- Opening Delimiter -

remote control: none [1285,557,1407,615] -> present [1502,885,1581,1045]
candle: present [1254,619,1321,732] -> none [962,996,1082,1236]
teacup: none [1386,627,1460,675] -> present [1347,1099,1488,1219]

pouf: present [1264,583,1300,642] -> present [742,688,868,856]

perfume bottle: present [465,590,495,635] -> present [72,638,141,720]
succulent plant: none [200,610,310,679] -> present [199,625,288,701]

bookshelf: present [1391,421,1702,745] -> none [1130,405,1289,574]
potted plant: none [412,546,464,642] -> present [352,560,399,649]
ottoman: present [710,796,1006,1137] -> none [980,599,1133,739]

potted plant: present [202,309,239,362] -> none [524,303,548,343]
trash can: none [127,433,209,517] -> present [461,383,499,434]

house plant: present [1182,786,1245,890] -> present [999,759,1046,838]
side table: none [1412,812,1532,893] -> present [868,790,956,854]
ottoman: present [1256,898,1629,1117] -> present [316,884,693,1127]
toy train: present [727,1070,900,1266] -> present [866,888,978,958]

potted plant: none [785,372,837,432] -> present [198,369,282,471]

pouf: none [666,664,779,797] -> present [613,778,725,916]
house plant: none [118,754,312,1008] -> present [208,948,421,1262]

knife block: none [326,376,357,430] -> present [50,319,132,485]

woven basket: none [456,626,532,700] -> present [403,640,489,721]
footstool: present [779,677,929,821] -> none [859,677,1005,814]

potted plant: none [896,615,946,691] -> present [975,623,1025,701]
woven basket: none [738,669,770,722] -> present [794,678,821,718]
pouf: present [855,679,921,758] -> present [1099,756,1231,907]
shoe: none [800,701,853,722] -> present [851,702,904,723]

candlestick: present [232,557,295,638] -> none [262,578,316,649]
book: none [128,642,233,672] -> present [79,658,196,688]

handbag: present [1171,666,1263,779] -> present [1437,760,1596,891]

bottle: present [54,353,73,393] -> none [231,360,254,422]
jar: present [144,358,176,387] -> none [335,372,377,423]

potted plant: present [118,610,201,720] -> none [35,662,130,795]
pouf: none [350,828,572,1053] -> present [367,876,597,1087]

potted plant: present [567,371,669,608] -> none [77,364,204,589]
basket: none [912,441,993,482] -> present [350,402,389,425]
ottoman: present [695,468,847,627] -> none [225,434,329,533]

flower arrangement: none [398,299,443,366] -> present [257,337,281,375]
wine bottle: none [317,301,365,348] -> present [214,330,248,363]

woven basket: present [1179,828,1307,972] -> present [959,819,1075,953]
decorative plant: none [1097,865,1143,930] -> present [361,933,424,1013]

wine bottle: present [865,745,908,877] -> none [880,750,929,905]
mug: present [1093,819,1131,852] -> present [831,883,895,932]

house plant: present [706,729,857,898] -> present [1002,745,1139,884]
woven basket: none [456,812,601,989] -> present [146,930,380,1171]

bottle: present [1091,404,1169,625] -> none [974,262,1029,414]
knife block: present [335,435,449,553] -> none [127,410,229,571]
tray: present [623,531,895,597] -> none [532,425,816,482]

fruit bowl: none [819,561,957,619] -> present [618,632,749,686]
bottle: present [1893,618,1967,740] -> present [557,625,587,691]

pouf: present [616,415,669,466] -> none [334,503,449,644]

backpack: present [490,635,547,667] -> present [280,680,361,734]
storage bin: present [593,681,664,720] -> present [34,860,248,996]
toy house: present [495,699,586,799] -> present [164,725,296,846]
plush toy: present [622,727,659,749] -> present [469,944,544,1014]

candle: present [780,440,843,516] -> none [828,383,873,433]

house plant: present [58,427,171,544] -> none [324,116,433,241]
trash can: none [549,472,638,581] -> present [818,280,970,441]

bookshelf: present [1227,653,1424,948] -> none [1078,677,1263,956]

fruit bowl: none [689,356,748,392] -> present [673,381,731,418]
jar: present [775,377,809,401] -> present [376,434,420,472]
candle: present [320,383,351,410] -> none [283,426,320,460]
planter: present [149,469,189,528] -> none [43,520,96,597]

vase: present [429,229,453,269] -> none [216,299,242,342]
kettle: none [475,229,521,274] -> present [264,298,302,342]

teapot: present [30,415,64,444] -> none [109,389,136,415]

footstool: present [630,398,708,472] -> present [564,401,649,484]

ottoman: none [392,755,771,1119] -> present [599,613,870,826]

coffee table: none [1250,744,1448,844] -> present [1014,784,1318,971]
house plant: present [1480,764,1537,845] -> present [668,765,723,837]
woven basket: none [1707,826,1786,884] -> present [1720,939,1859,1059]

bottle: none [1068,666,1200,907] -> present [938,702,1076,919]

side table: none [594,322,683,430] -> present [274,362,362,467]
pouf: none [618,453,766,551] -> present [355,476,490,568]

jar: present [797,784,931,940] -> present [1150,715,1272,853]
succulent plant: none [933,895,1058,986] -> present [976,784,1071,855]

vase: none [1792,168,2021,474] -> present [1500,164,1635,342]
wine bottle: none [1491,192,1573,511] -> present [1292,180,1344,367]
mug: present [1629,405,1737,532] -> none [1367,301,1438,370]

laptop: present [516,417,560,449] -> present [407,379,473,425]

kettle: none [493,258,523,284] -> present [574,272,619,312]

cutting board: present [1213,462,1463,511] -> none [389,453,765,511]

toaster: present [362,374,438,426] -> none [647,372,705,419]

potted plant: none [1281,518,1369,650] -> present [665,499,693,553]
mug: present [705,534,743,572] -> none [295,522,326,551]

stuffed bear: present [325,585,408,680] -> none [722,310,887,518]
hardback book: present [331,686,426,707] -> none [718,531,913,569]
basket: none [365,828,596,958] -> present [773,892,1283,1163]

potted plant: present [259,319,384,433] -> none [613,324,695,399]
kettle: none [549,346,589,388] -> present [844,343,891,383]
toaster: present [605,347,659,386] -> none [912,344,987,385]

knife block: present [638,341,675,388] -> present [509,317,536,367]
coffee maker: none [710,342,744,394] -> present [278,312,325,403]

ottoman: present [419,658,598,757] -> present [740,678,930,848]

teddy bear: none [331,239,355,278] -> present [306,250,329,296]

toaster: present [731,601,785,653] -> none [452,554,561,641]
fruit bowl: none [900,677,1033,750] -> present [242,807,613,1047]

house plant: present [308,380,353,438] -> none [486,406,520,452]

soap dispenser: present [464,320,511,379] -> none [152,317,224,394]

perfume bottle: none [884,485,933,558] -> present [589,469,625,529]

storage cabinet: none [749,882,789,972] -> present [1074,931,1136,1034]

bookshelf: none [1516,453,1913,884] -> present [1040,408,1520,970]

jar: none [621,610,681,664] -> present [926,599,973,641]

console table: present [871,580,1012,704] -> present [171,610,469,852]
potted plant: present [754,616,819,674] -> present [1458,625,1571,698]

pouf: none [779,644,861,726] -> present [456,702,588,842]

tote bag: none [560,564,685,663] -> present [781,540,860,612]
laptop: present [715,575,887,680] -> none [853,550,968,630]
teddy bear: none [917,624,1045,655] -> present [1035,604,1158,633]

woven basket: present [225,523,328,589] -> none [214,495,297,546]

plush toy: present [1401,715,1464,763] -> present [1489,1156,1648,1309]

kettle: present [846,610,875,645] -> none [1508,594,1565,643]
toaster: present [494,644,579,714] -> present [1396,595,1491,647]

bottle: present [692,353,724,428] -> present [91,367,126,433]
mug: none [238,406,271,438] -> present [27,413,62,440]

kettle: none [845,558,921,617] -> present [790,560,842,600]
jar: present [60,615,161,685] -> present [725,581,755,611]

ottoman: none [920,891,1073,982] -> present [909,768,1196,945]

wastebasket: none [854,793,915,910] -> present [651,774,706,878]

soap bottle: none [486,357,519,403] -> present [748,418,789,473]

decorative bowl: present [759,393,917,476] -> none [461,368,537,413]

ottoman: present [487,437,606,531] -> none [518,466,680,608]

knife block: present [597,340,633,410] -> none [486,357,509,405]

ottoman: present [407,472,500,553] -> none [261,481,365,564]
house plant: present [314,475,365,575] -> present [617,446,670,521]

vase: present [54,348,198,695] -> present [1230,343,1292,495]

- Closing Delimiter -

**Job**
Lines from the top of the data above through the line containing "bottle: present [54,353,73,393]" must be repeated exactly. All other lines stay out.

**Exercise output**
remote control: none [1285,557,1407,615] -> present [1502,885,1581,1045]
candle: present [1254,619,1321,732] -> none [962,996,1082,1236]
teacup: none [1386,627,1460,675] -> present [1347,1099,1488,1219]

pouf: present [1264,583,1300,642] -> present [742,688,868,856]

perfume bottle: present [465,590,495,635] -> present [72,638,141,720]
succulent plant: none [200,610,310,679] -> present [199,625,288,701]

bookshelf: present [1391,421,1702,745] -> none [1130,405,1289,574]
potted plant: none [412,546,464,642] -> present [352,560,399,649]
ottoman: present [710,796,1006,1137] -> none [980,599,1133,739]

potted plant: present [202,309,239,362] -> none [524,303,548,343]
trash can: none [127,433,209,517] -> present [461,383,499,434]

house plant: present [1182,786,1245,890] -> present [999,759,1046,838]
side table: none [1412,812,1532,893] -> present [868,790,956,854]
ottoman: present [1256,898,1629,1117] -> present [316,884,693,1127]
toy train: present [727,1070,900,1266] -> present [866,888,978,958]

potted plant: none [785,372,837,432] -> present [198,369,282,471]

pouf: none [666,664,779,797] -> present [613,778,725,916]
house plant: none [118,754,312,1008] -> present [208,948,421,1262]

knife block: none [326,376,357,430] -> present [50,319,132,485]

woven basket: none [456,626,532,700] -> present [403,640,489,721]
footstool: present [779,677,929,821] -> none [859,677,1005,814]

potted plant: none [896,615,946,691] -> present [975,623,1025,701]
woven basket: none [738,669,770,722] -> present [794,678,821,718]
pouf: present [855,679,921,758] -> present [1099,756,1231,907]
shoe: none [800,701,853,722] -> present [851,702,904,723]

candlestick: present [232,557,295,638] -> none [262,578,316,649]
book: none [128,642,233,672] -> present [79,658,196,688]

handbag: present [1171,666,1263,779] -> present [1437,760,1596,891]

bottle: present [54,353,73,393] -> none [231,360,254,422]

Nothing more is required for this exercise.